I gathered Scruffy into my arms as the coachman helped me alight from the carriage. He pointed to a pathway.

‘You want me to go down there?’ I asked him.

He nodded his head in affirmation and then climbed back up to wait for me.

Placing Scruffy down beside me, I approached the start of the path. The castle blocked the moonlight, and the way was dark and narrow. I wished I had a weapon. I wished I had a weapon but I didn’t, so my glass stilettos were going to have to suffice. I moved slowly down the path, stopping to listen and allow my eyes to adjust to the dark. I could feel Scruffy pressed up against the back of my legs.

Just when I thought my heart was going to beat its way out of my chest, the path opened up to a courtyard. Light from the castle showed a huge fountain raining in the middle. Soft grass surrounded it.

A man, facing away from me, stood in the shadow of the fountain. He wore a resplendent, green coat that fell almost to his knees. Embroidery covered every square inch of it. His hands were behind his back and I couldn’t see any obvious weapons, so I cleared my throat.

Aethan looked like a dark angel as he turned to face me. He sucked in a breath and stared at my face. ‘I knew you’d look beautiful.’

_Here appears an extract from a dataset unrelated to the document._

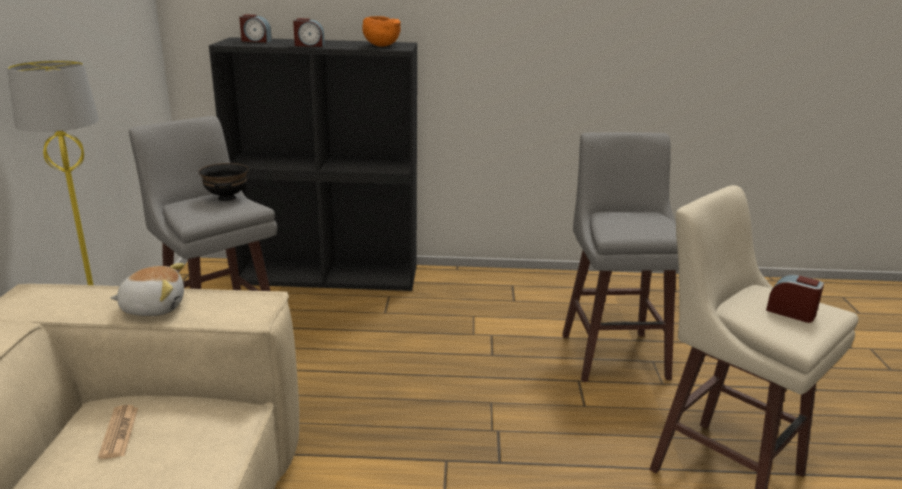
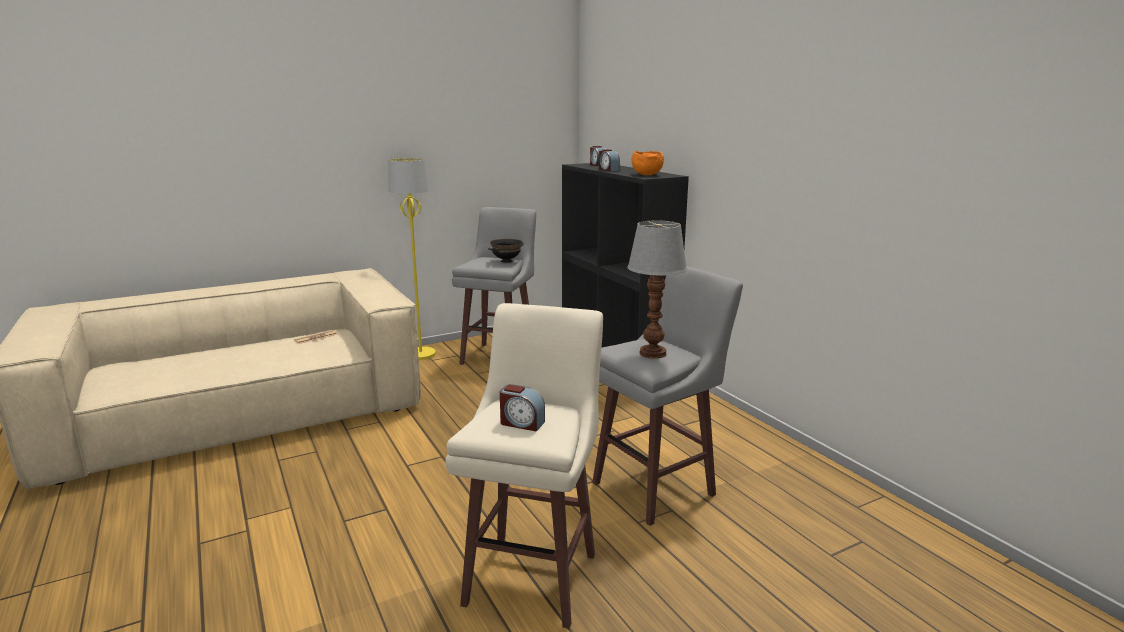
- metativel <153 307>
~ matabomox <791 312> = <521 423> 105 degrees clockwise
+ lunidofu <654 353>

Damn the man and his ability to make me blush.
‘You
did this to me?’

He nodded his head. ‘It was the only way I could think of getting you here.’

‘You could have invited me.’

‘You wouldn’t have come.’ He was probably right.

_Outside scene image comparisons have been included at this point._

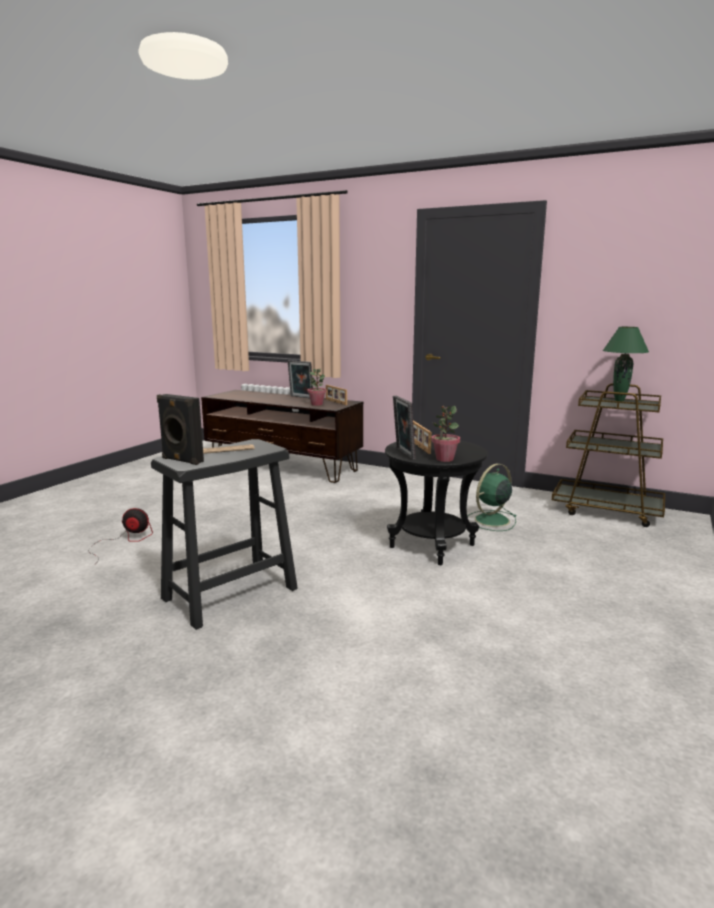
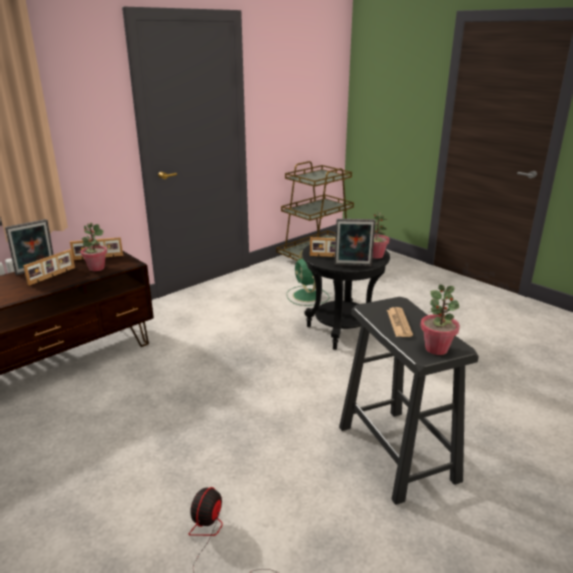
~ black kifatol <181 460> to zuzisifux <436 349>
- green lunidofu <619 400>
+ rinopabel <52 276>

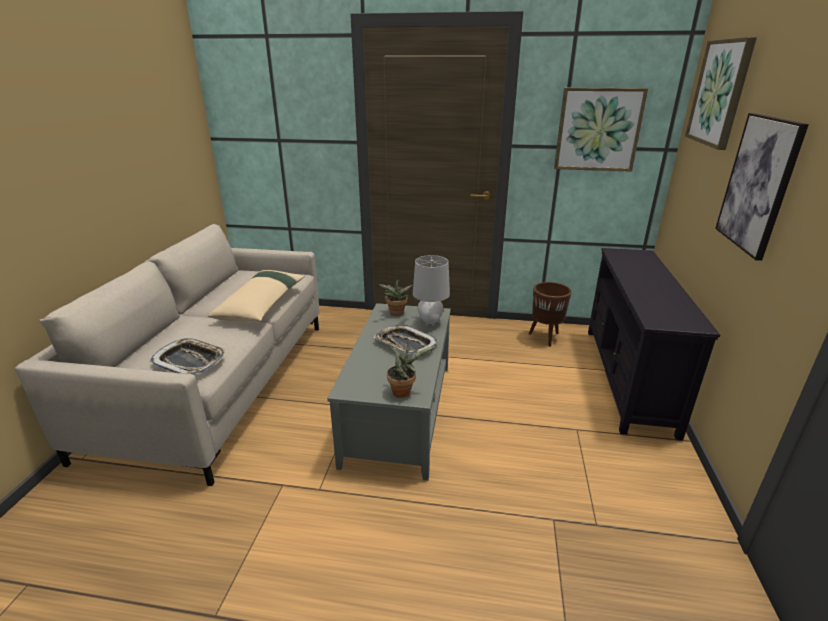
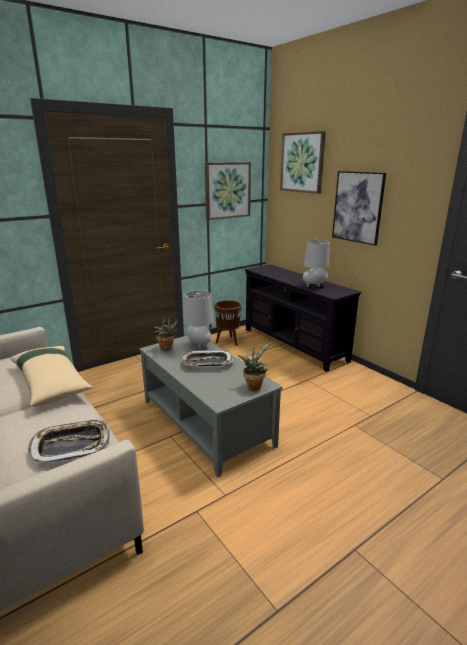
+ grey lunidofu <314 286>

‘Why did you want me here?’

‘I need to tell you something.’ He walked towards me, taking my hands and turning me so the light from the castle shone onto my face.

‘What?’ I was having trouble breathing. With him this close, alone, looking so dashing in his fine coat, I couldn’t help but think of that kiss.

‘I’m sorry I embarrassed you. I didn’t think it through properly. I forgot you can’t remember.’

Disappointment flooded me. So that was it? He wanted to apologise?

‘It’s not your fault I couldn’t see the funny side of it.’ I tried to pull my hands from his but he tightened his grip. The tinkling of the fountain drowned out any noise from the castle.

‘You mean couldn’t see the
irony.’

‘The irony?’ Great Dark Sky he was handsome. Suddenly, I was glad he held my hands tight. I wanted to touch his face so badly I wasn’t sure I would have been able to stop myself.

‘Rako said we could ruin your memories if we told you anything. I would die before I did that.’ He let go of my hands and stepped away, spinning so his back was to me. ‘But I can’t risk losing you.’ His voice choked and he turned towards me, reclaiming my hands with his. ‘No, I can’t risk that.’

The look in his eyes became tender as he pulled me towards him. ‘I promised I wouldn’t,’ he whispered, ‘but I can’t resist you any longer.’

The world spun as he moved even closer, bending his head towards mine. He traced the side of my face with his fingers as he stared into my eyes. ‘I’ve missed you so much.’ His body felt hard as he pressed me to him.

My breath caught in my throat and my knees felt weak. Was this
really
happening? Was I
really
getting what I’d been too scared to admit I’d wanted?